As with all long-term illnesses, constant monitoring is prudent.

Can cardiomyopathy be prevented?

Cardiomyopathy is a term that describes the result of many diseases and illnesses. The type of heart muscle damage that occurs and the subsequent decrease in the heart’s pumping ability depends on the injury, the amount of damage to the nature, and the potential for recovery.

Some cardiomyopathies are entirely preventable, for example, alcoholic cardiomyopathy due to long-term heavy alcohol use. Others are unavoidable, such as cardiomyopathy due to a viral infection.

Living a healthy lifestyle will help minimize the risk of developing some cardiomyopathies. This includes maintaining a healthy, balanced diet and following a routine exercise regimen.

For ischemic cardiomyopathy, risk reduction includes life-long control of high blood pressure, high cholesterol, and diabetes.

In patients at risk for genetic cardiomyopathies, such as hypertrophic cardiomyopathy, screening echocardiograms may be advisable to prevent sudden cardiac death.

What is the prognosis for a person with cardiomyopathy?

Cardiomyopathy is a prevalent disease. In the United States, up to half a million people develop dilated cardiomyopathy each year.

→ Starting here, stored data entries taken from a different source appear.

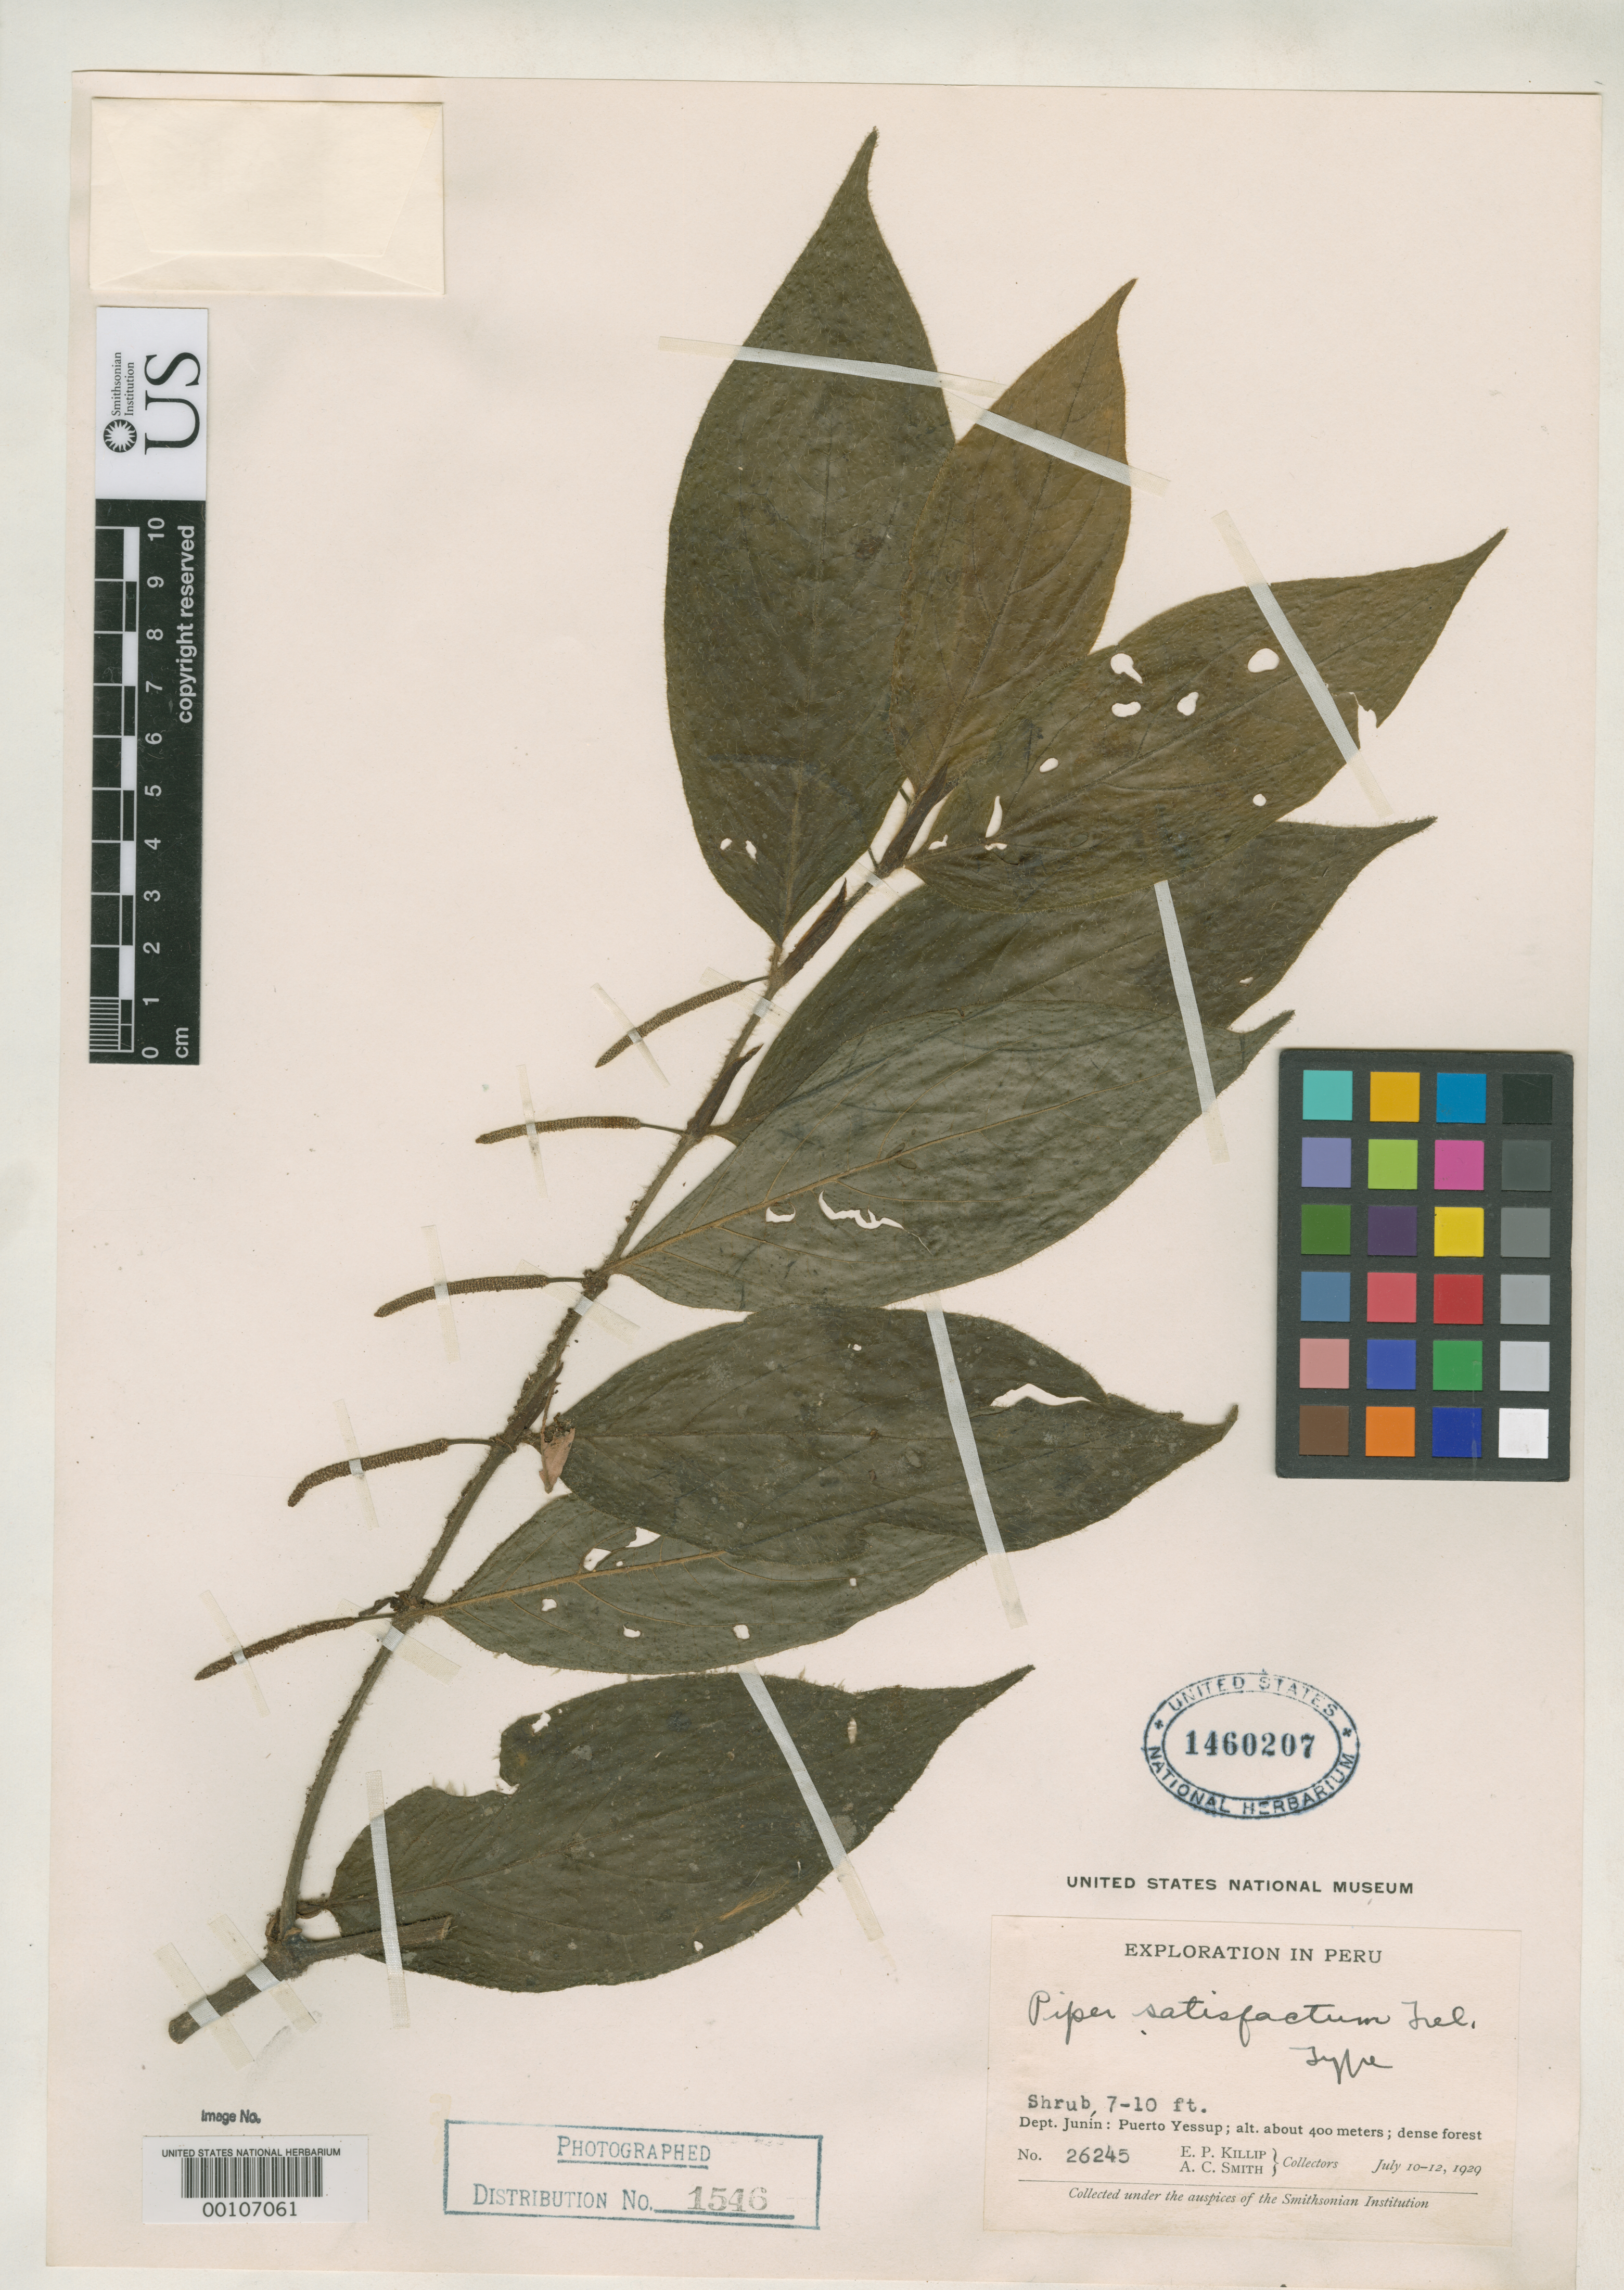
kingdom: Plantae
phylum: Tracheophyta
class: Magnoliopsida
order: Piperales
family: Piperaceae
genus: Piper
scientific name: Piper satisfactum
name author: Trel. in J.F. Macbr.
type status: Holotype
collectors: E. P. Killip & A. C. Smith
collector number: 26245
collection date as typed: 10 Jul 1929 to 12 Jul 1929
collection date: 1929-07-10/1929-07-12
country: Peru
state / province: Junín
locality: Puerto Yessup.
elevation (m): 400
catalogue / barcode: US 1460207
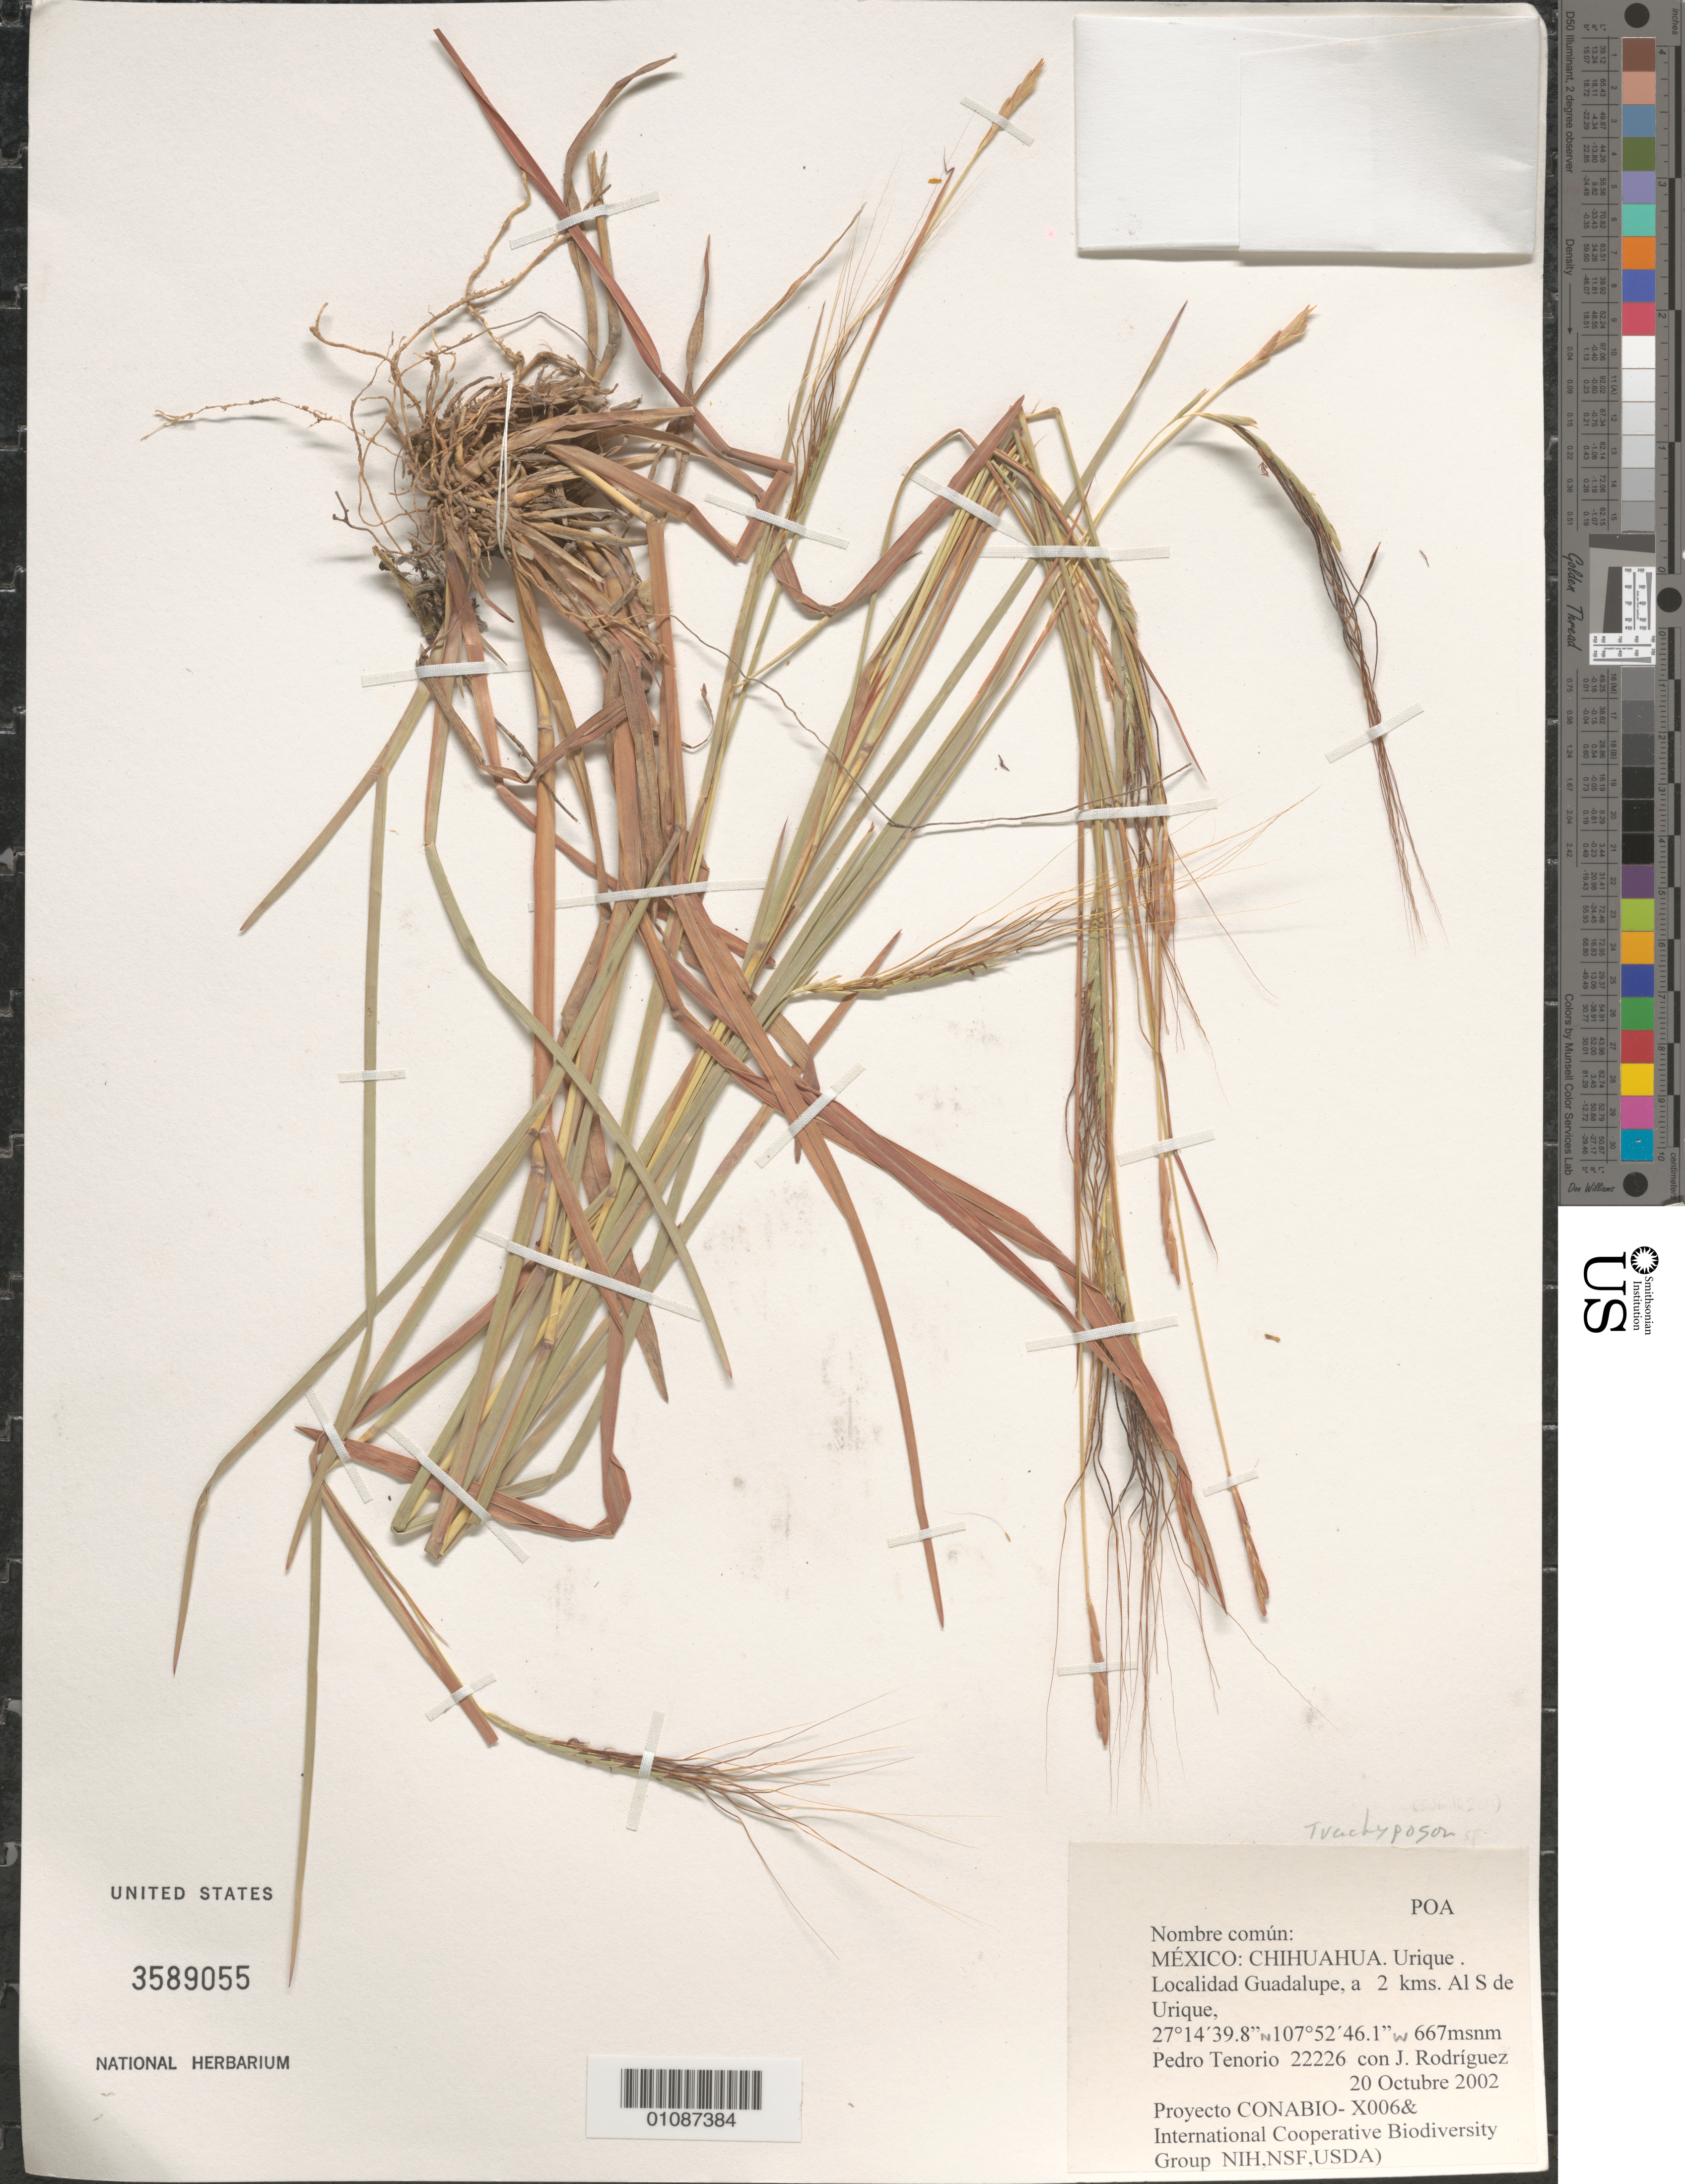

Ischemic cardiomyopathy can be present in up to 1% of the population.

Because cardiomyopathy tends to be progressive, mortality depends on the amount of loss of heart-pumping function; And one goal of therapy is to slow down this loss.

Research continues on new medical and surgical treatments, ranging from new drugs, stem cell research, and innovative types of implantable cardiac assist devices. The National Institutes of Health are conducting ongoing clinical trials for patients with cardiomyopathies.